_DOCUMENT EXTRACT_:
# Processor Thermal Trip



## sujoy84 (May 28, 2011)

My PC shuts down now and then due to processor thermal trip. The CPU fan is in working condition and I've also applied thermal paste but to no avail. In the BIOS, CPU temperature shows 50-60 degree Celsius. What should I do?

I use CPUID hardware monitor. It shows SYSTIN - 71 degree and CPUTIN - 47 degree.
CPU fan speed - 1110-1125 RPM
CPU core temps - 53 degree


----------



## win2kpro (Jul 19, 2005)

Is the processor temperature you indicate in BIOS, i.e. 50-60°C at idle?

ThermalTrip on a Core 2 Duo E7200 processor should occur at approximately 94.1°C. If ThermalTrip is actually occuring, the 3 most likely causes are these. (1) You don't have the processor cooler installed correctly; (2) You have an airgap between the bottom of the heatsink and the processor heatspreader; (3) You have used either too much of too little thermal compound.


----------



## sujoy84 (May 28, 2011)

Yes, the idle temperature of the processor is between 50 to 60 degree Celsius.

_SET TASK_: Write out the part of the thermal trip thread that opens with the words containing "CPU fan speed" and closes with "50-60°C at idle?", swapping "RPM" for "revolutions per minute".

_EXCERPTED RECORDS_:
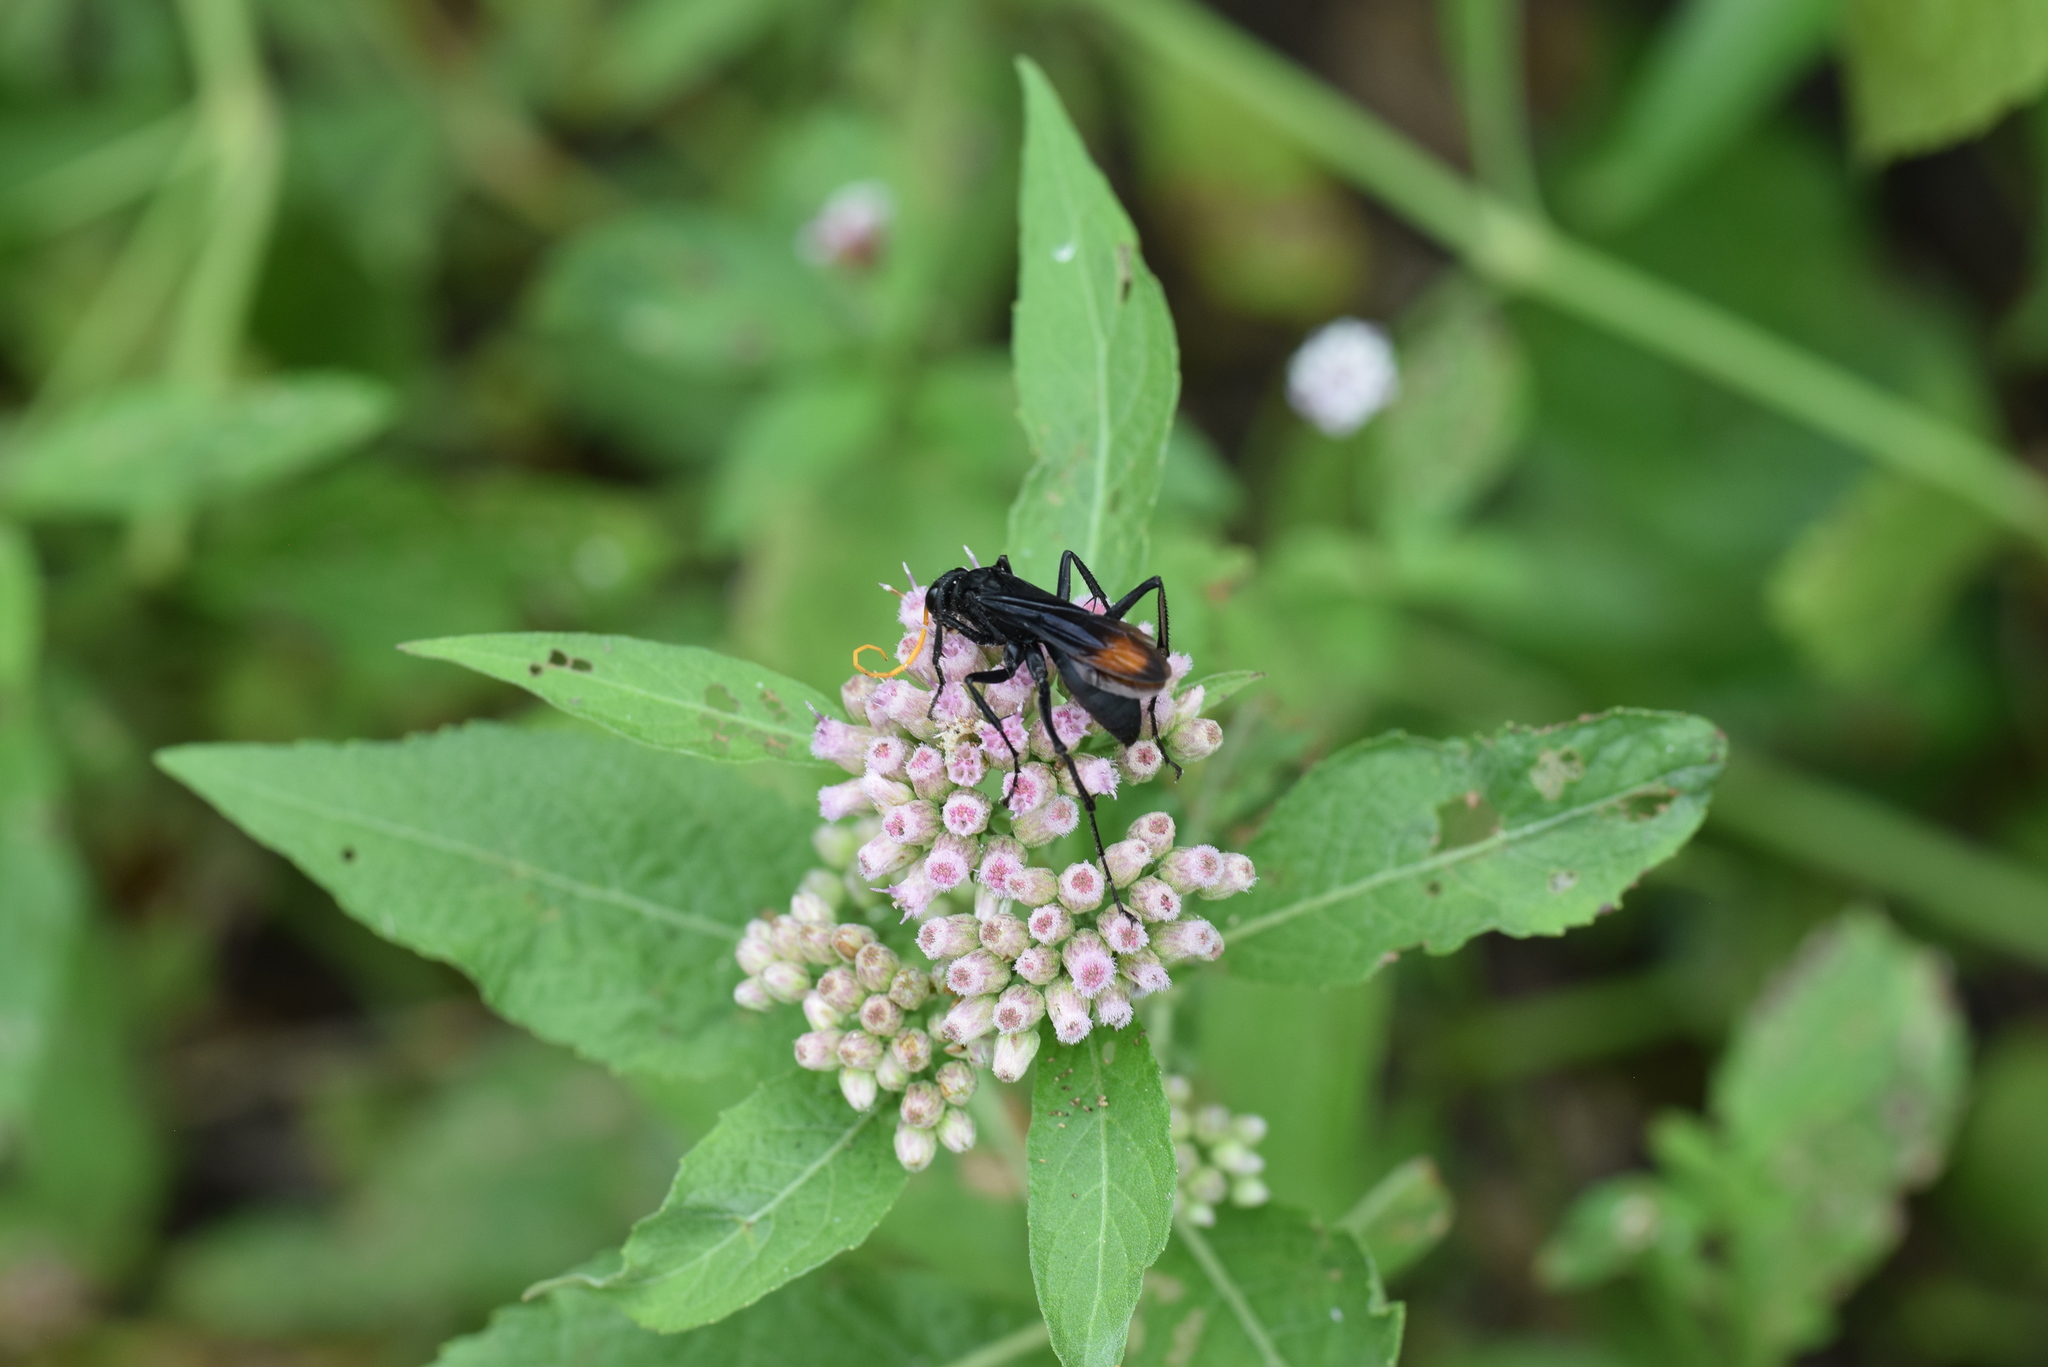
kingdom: Animalia
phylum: Arthropoda
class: Insecta
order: Hymenoptera
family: Pompilidae
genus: Entypus
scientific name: Entypus unifasciatus
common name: Eastern tawny-horned spider wasp
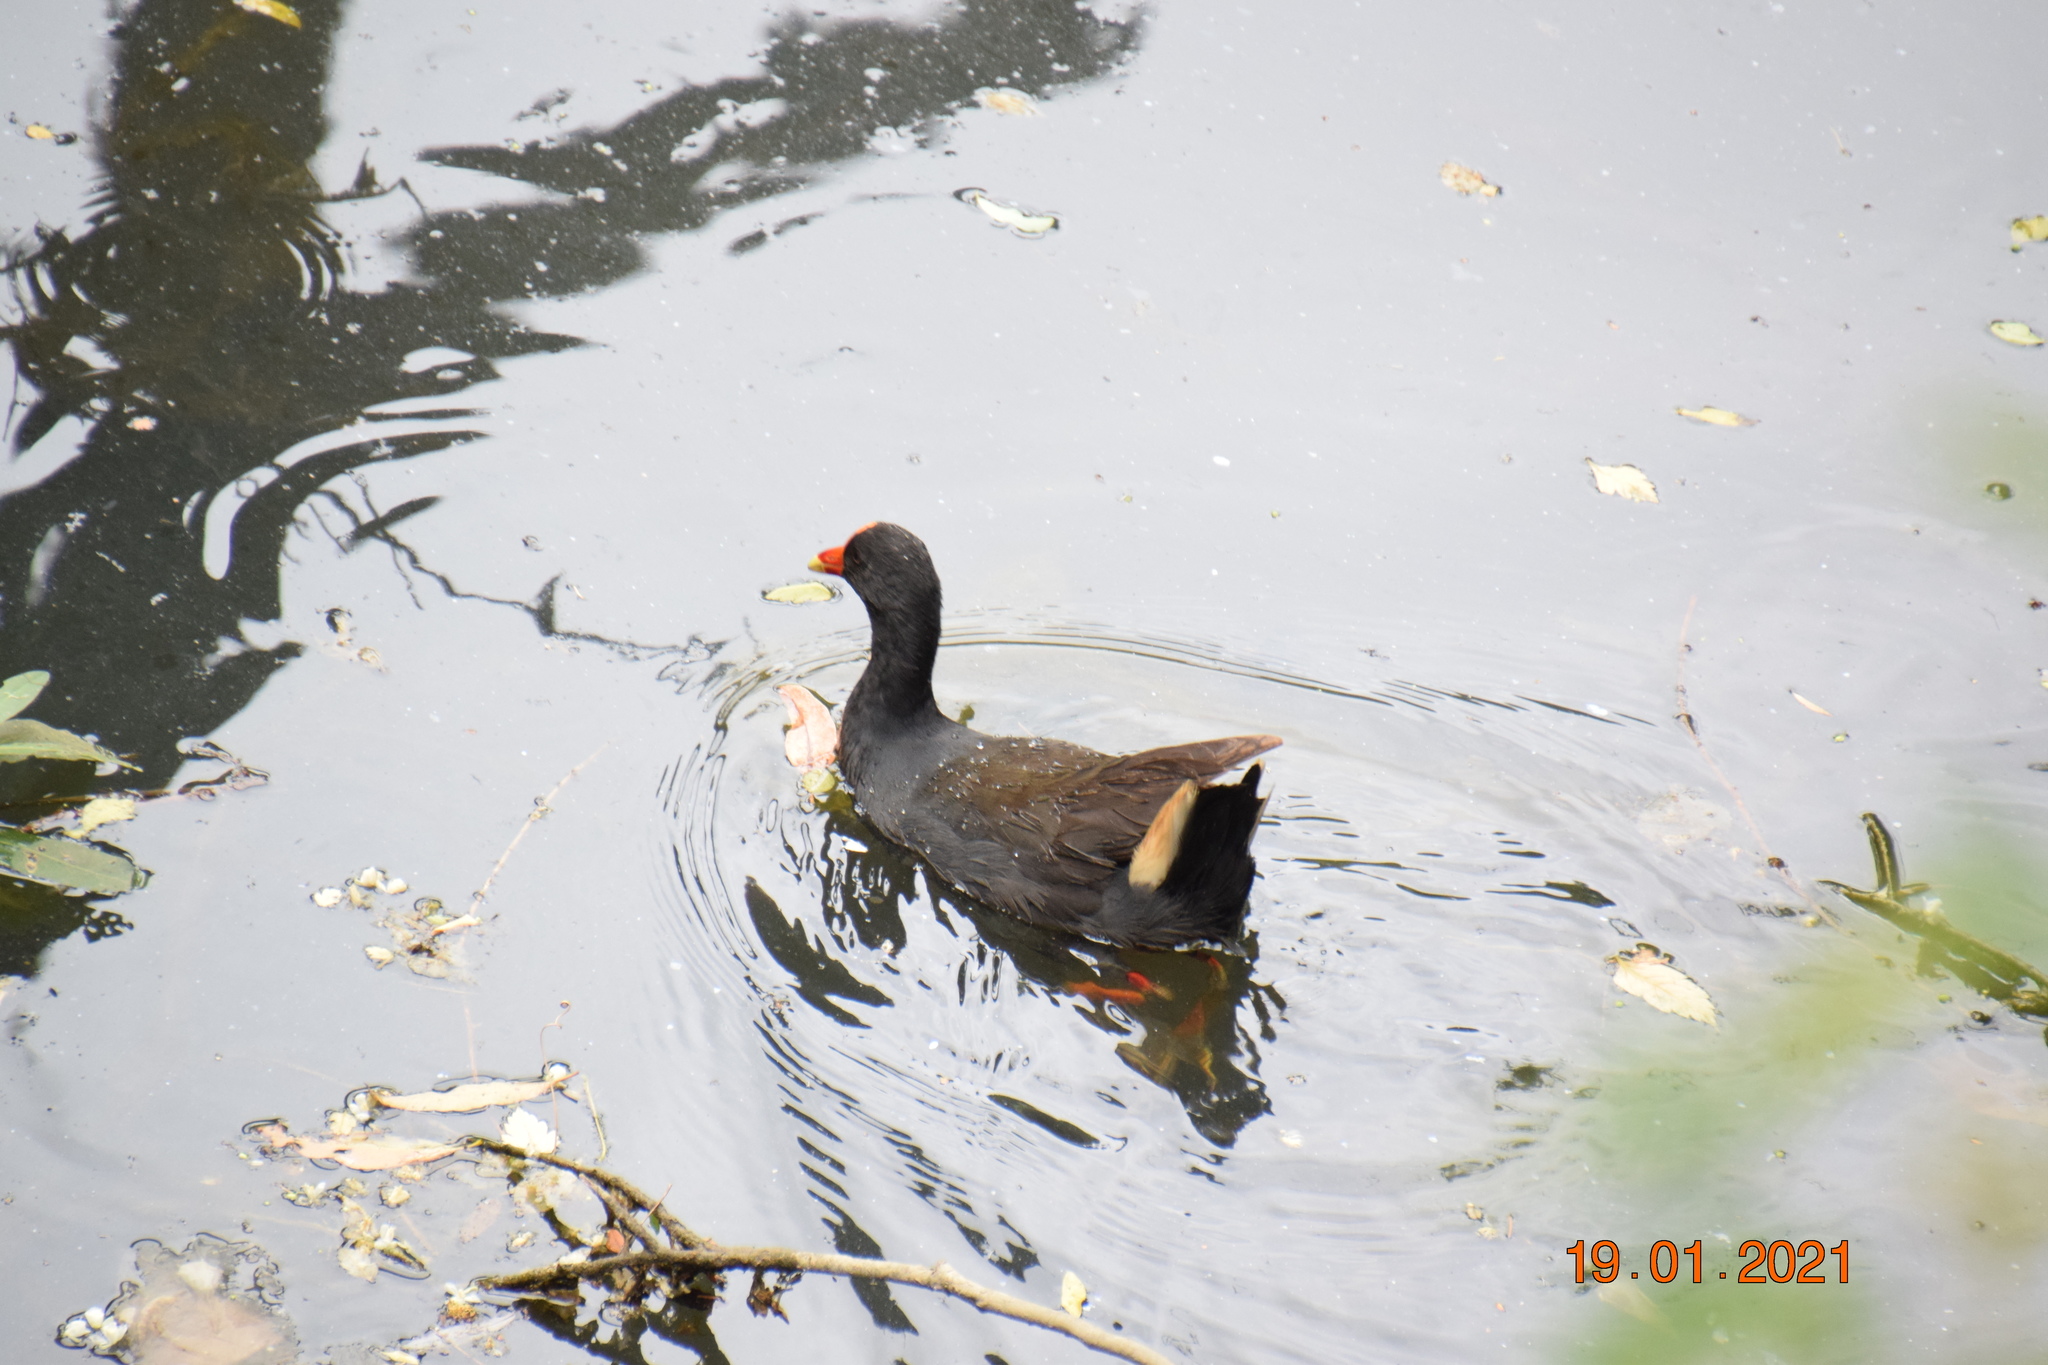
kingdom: Animalia
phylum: Chordata
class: Aves
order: Gruiformes
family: Rallidae
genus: Gallinula
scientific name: Gallinula tenebrosa
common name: Dusky moorhen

_FINISHED TASK_:
CPU fan speed - 1110-1125 revolutions per minute
CPU core temps - 53 degree


----------



## win2kpro (Jul 19, 2005)

Is the processor temperature you indicate in BIOS, i.e. 50-60°C at idle?